Weaknesses and risks (what could go wrong)
- Accuracy & stale inventory: if provider pages change rapidly, the agent can return stale availability — producing broken expectations and support friction.
- Opaque partner roster: lack of a transparent, definitive partner list complicates merchant onboarding and can lead to inconsistent coverage across regions.
- Privacy tradeoffs: requiring Web & App Activity for the “full” experience may deter privacy‑minded users.
- Regulatory exposure: given the gatekeeper role of Search, agentic commerce features will draw regulatory attention on competition and consumer protection grounds.
Where this goes next — plausible trajectories
- Short term: Google will iterate to improve accuracy, widen partner coverage, and scale the experiment beyond the U.S. while collecting feedback and repair flows.

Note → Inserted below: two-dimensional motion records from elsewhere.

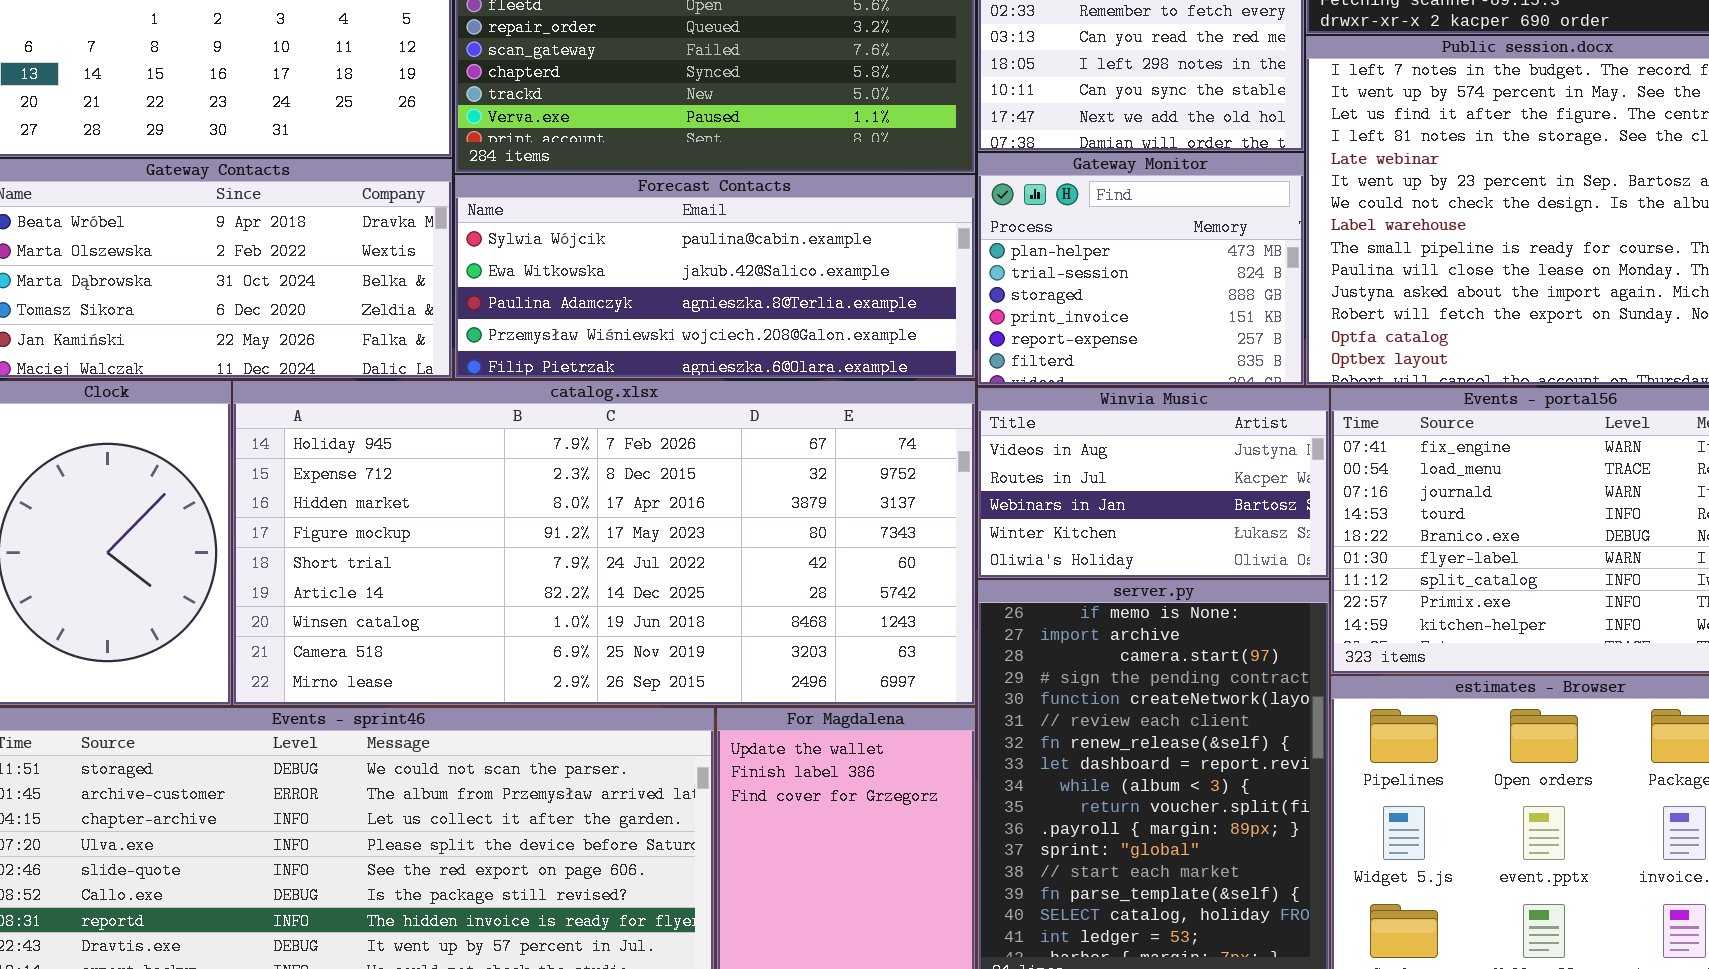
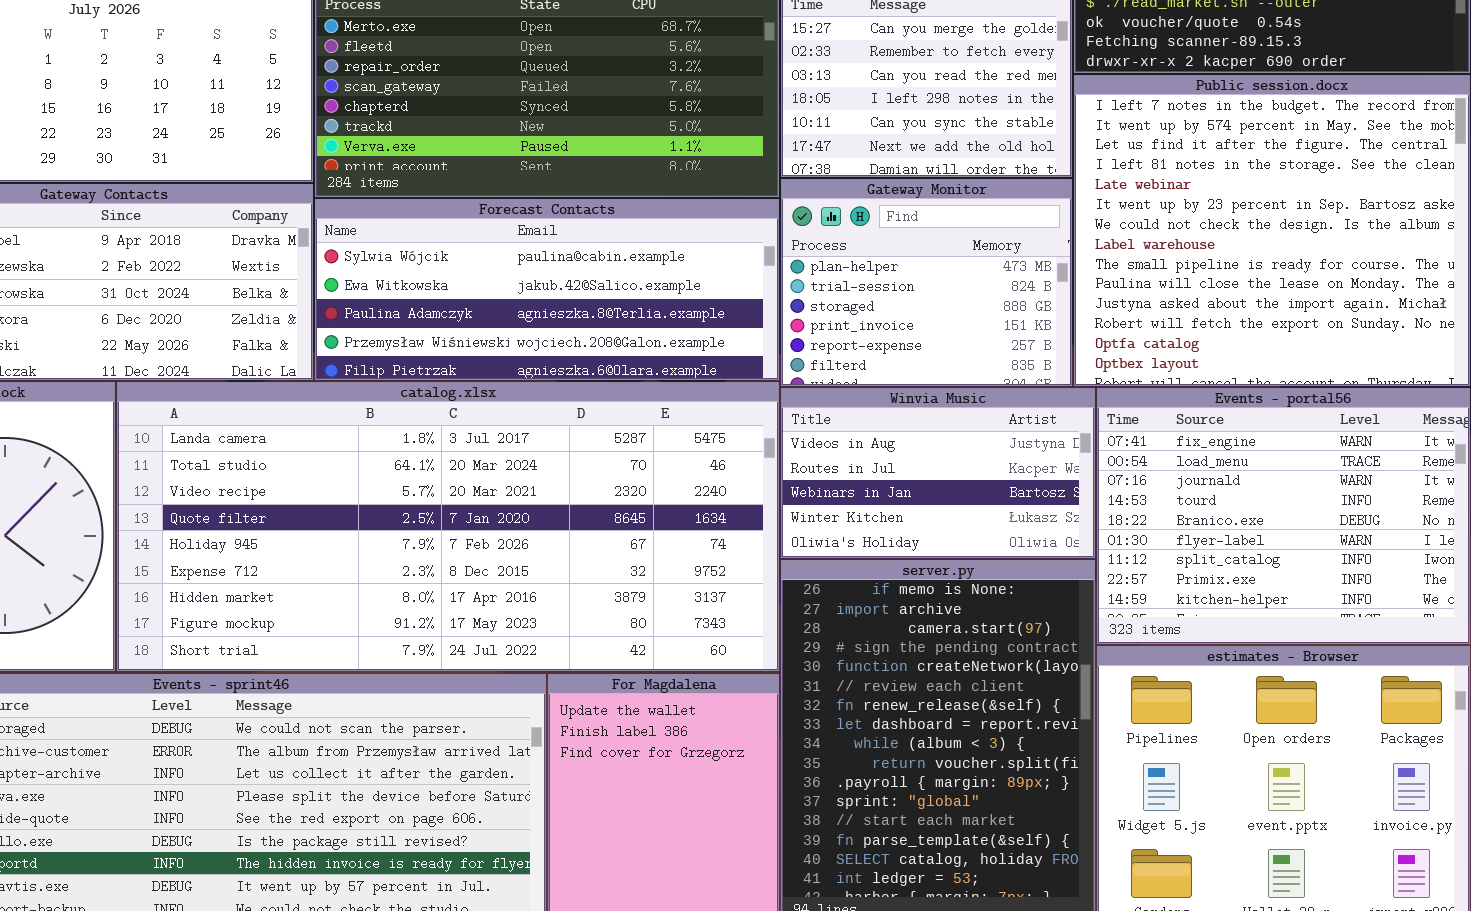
catalog.xlsx: [233,381,975,705] -> [117,382,779,671], scrolled up 4 rows

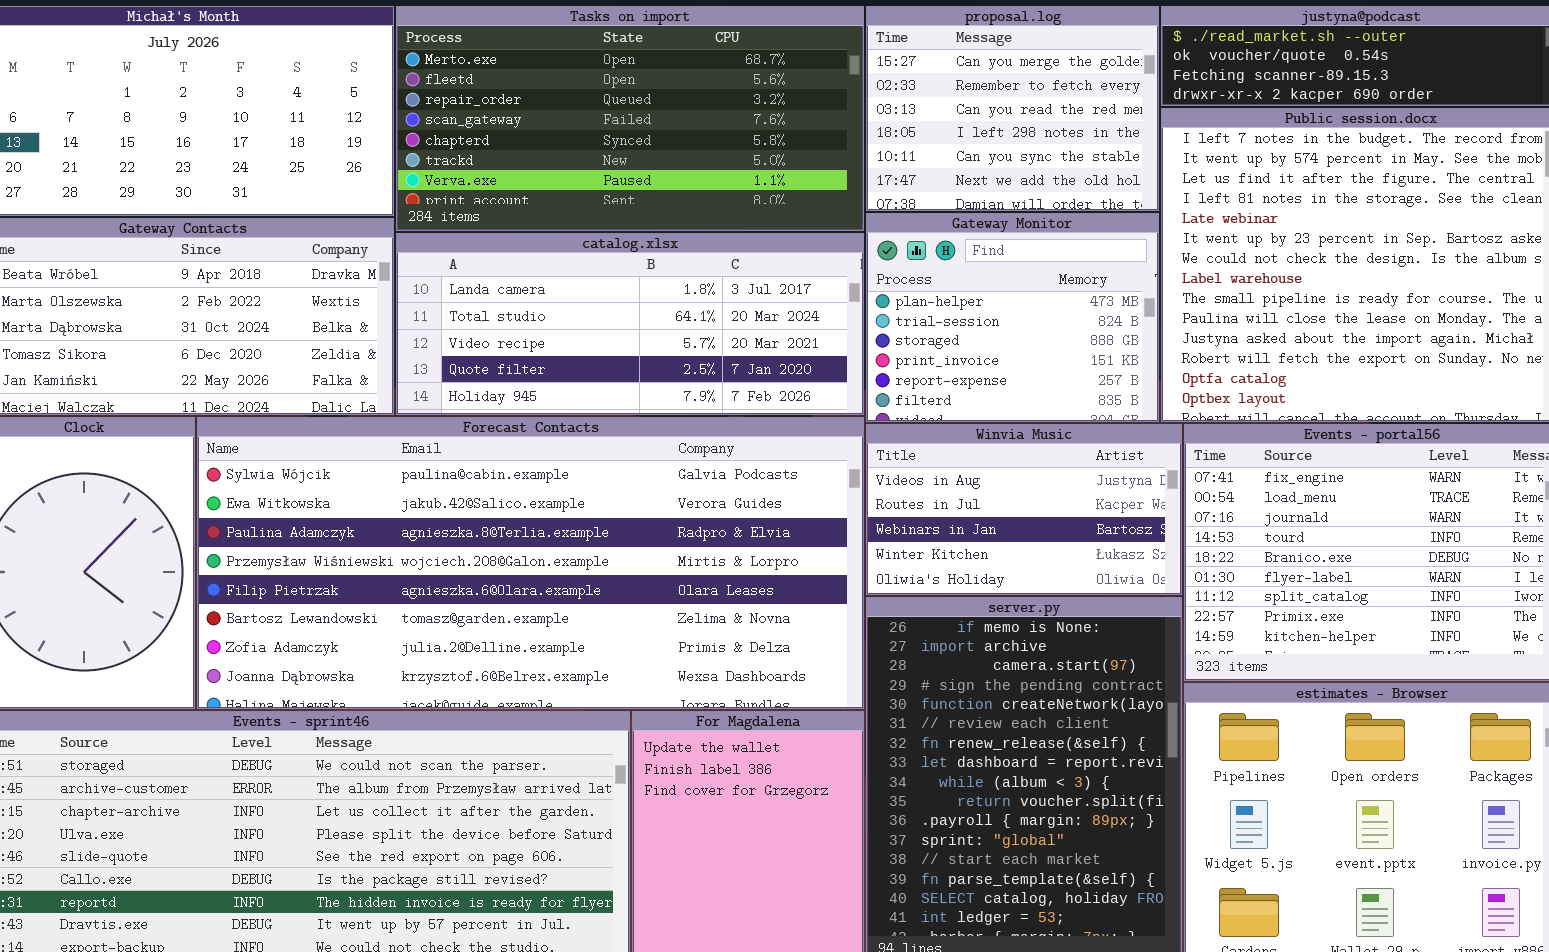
Forecast Contacts: [315,199,779,380] -> [197,417,864,709], moved, resized
catalog.xlsx: [117,382,779,671] -> [396,233,864,415], moved, resized

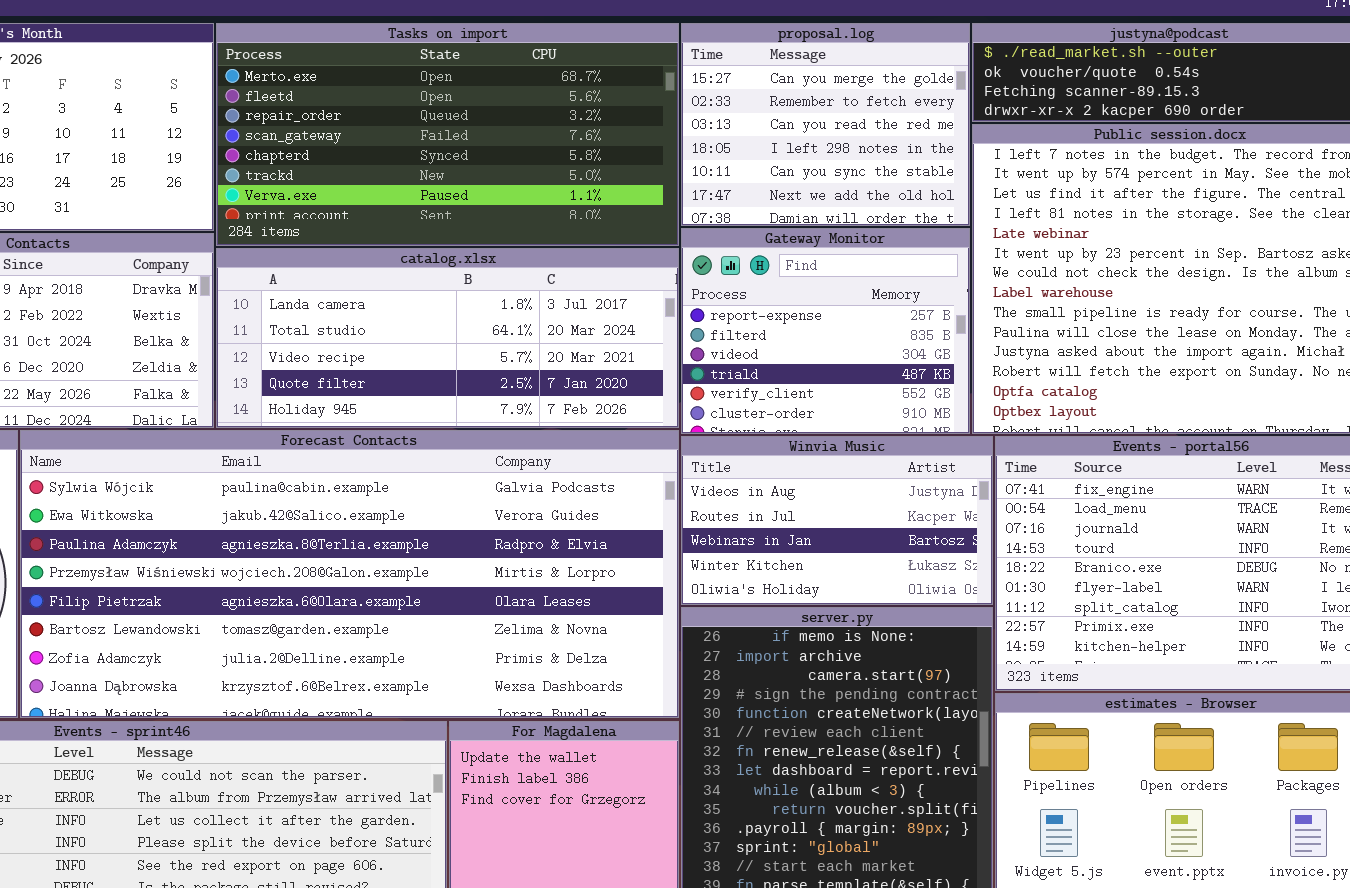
Gateway Monitor: [866,213,1159,422] -> [681,228,970,434], scrolled down 4 rows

- Medium term: merchant dashboards and partnerships will surface (merchant analytics, referral reporting, potential ad/productized placements inside AI Mode).
- Long term: the line between discovery, booking, and payment may blur as Google experiments with completing transactions on users’ behalf — which will escalate regulatory and privacy stakes.
Final assessment
Google’s agentic booking experiment is a substantive evolution of Search: it shortens the path from intent to booking, leverages Google’s unique contextual signals, and positions AI Mode as a practical assistant rather than a mere conversational interface. The technology delivers clear consumer convenience and commercial upside, but it also raises immediate operational questions for merchants, and material privacy, accuracy, and competition concerns that Google must address transparently.Pragmatically, users who value convenience and already trust Google’s ecosystem will find the feature valuable for planning and last‑minute organization. Businesses should prepare for increased AI‑driven referral traffic while watching conversion metrics and ensuring robustness of booking endpoints. Regulators and consumer advocates will rightly demand clarity on partner economics, remedial channels for errors, and data‑use transparency as agentic capabilities scale.
The experiment is live in Search Labs and explicitly described as early and imperfect; that combination — ambitious capability plus explicit limitations — is precisely what makes this a watershed moment in how search can behave. Expect aggressive iteration from Google and competitors alike, and plan for both immediate utility and longer‑term structural changes to how consumers discover and book services online.